In an instant my mind pinballed to every clothing gift from him over the years: On the first Christmas, it was those almost-naughty stockings from that little Swiss place; the third Valentine, that black French negligee, the tenth birthday together, sheepskin slippers; the twentieth year, the terry cloth robe; and then, last year — these.

While I was thinking, he sat nearby, smiling, blithely awaiting my response.

Is this it, I asked myself? Are we in trouble? Are we layering our way to that place where soon only our toothbrushes will touch? No way. I asked for the thermals. I froze myself silly in that negligee when we were first married.

“Thanks,” I said, giving him a coquettish wink. “They’re perfect.”

And they are. And not just because they are warm. After almost 25 years of marriage I guess it could go without saying that many things have changed. But why should it? Our family is bigger. And so are we. Here and there, year by year, a size or two adds up, and here we are. Weight is certainly not the only thing we’ve gained since we’ve been together, but it’s certainly what we see the most: Our bodies, our lines.

But just how are we to view ourselves as we age? More to the point, how much are we not supposed to notice about ourselves and the person we love? Short of shutting your eyes, how are you going to do that? As best you can. Because it’s not really about how much you see. It’s really about how harsh the light is that you use to look, isn’t it?

Well, it is in my house. But I’m lucky. My husband is legally blind. Without his glasses, he sees me as a warm pale pink smudge he can trust with his life. Conveniently, his time without glasses nicely coincides with my time without clothes.

Also, I’ve been buying lower wattage bulbs recently. Saving energy, I tell him. Saving face, I say to myself. So what if we don’t see each other clearly? I feel good to him, I look good (if fuzzy) to him and I feel good about me. Quite simply, we see each other in a better light, believing that happiness is all about the light I shed on it. My husband’s lack of focus coupled with my choice of lower-wattage bulbs allows for a lapse in our insecurities. It cuts the glare of aging, and allows for a fuller sense of love.

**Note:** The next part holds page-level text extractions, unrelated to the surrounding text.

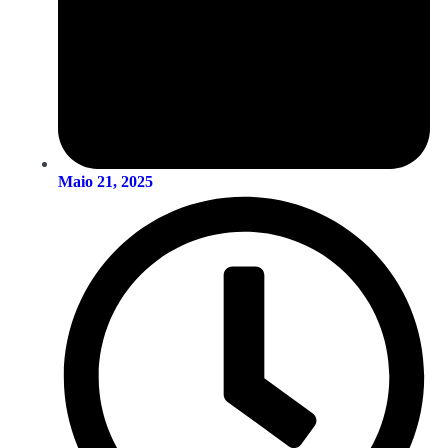
Maio 21, 2025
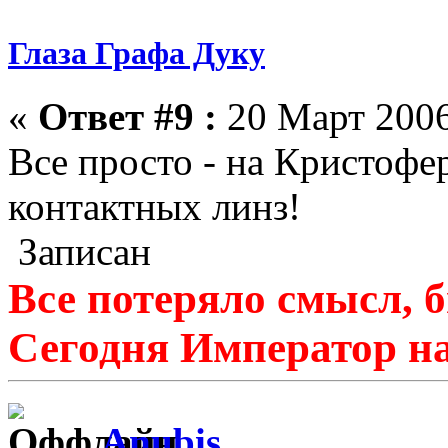
Глаза Графа Дуку
«
Ответ #9 :
20 Март 2006
Все просто - на Кристофе
контактных линз!
Записан
Все потеряло смысл, б
Сегодня Император на
Anubis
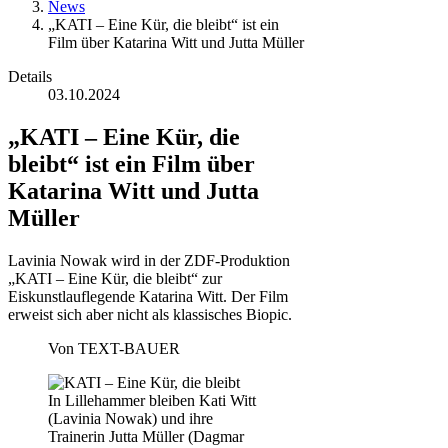
News
„KATI – Eine Kür, die bleibt“ ist ein
Film über Katarina Witt und Jutta Müller
Details
03.10.2024
„KATI – Eine Kür, die
bleibt“ ist ein Film über
Katarina Witt und Jutta
Müller
Lavinia Nowak wird in der ZDF-Produktion
„KATI – Eine Kür, die bleibt“ zur
Eiskunstlauflegende Katarina Witt. Der Film
erweist sich aber nicht als klassisches Biopic.
Von
TEXT-BAUER
In Lillehammer bleiben Kati Witt
(Lavinia Nowak) und ihre
Trainerin Jutta Müller (Dagmar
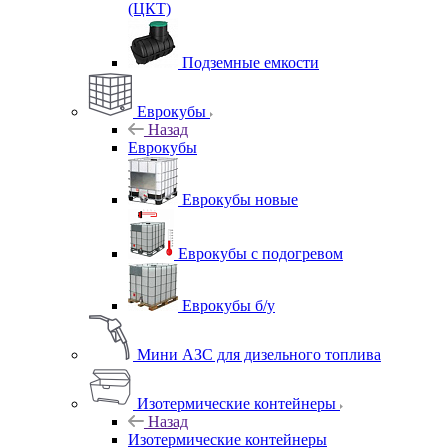
(ЦКТ)
Подземные емкости
Еврокубы
Назад
Еврокубы
Еврокубы новые
Еврокубы с подогревом
Еврокубы б/у
Мини АЗС для дизельного топлива
Изотермические контейнеры
Назад
Изотермические контейнеры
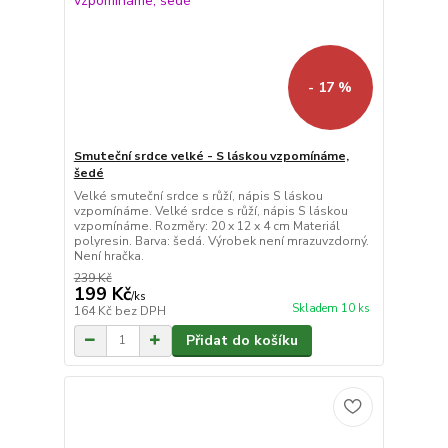
- 17 %
Smuteční srdce velké - S láskou vzpomínáme,
šedé
Velké smuteční srdce s růží, nápis S láskou
vzpomínáme. Velké srdce s růží, nápis S láskou
vzpomínáme. Rozměry: 20 x 12 x 4 cm Materiál
polyresin. Barva: šedá. Výrobek není mrazuvzdorný.
Není hračka.
239 Kč
199 Kč
/
ks
Skladem 10 ks
164 Kč
bez DPH
Přidat do košíku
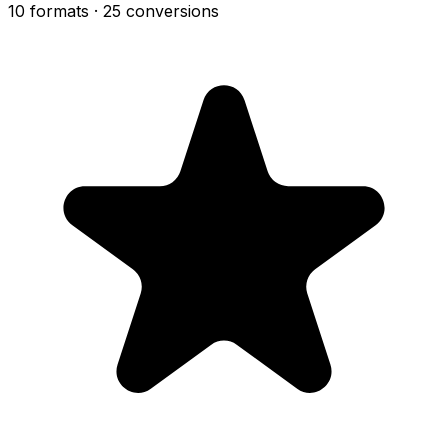
10 formats
· 25 conversions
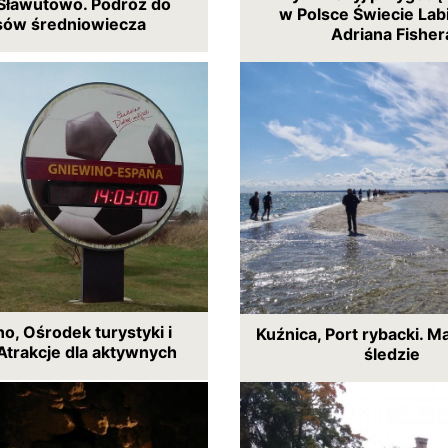
Sławutowo. Podróż do
w Polsce Świecie Lab
sów średniowiecza
Adriana Fisher
o, Ośrodek turystyki i
Kuźnica, Port rybacki. M
Atrakcje dla aktywnych
śledzie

I know humor is nature’s way of keeping the inevitable at arm’s length. But ever since I accepted the reality of us reading in that position — books thrust out, glasses perched on the ends of our noses, side by side in the pajamas we choose, I’ve learned a lot. Mostly, I’ve learned that whether or not we choose to go quietly into that dark night, I’m quite sure that we will go dimly lit.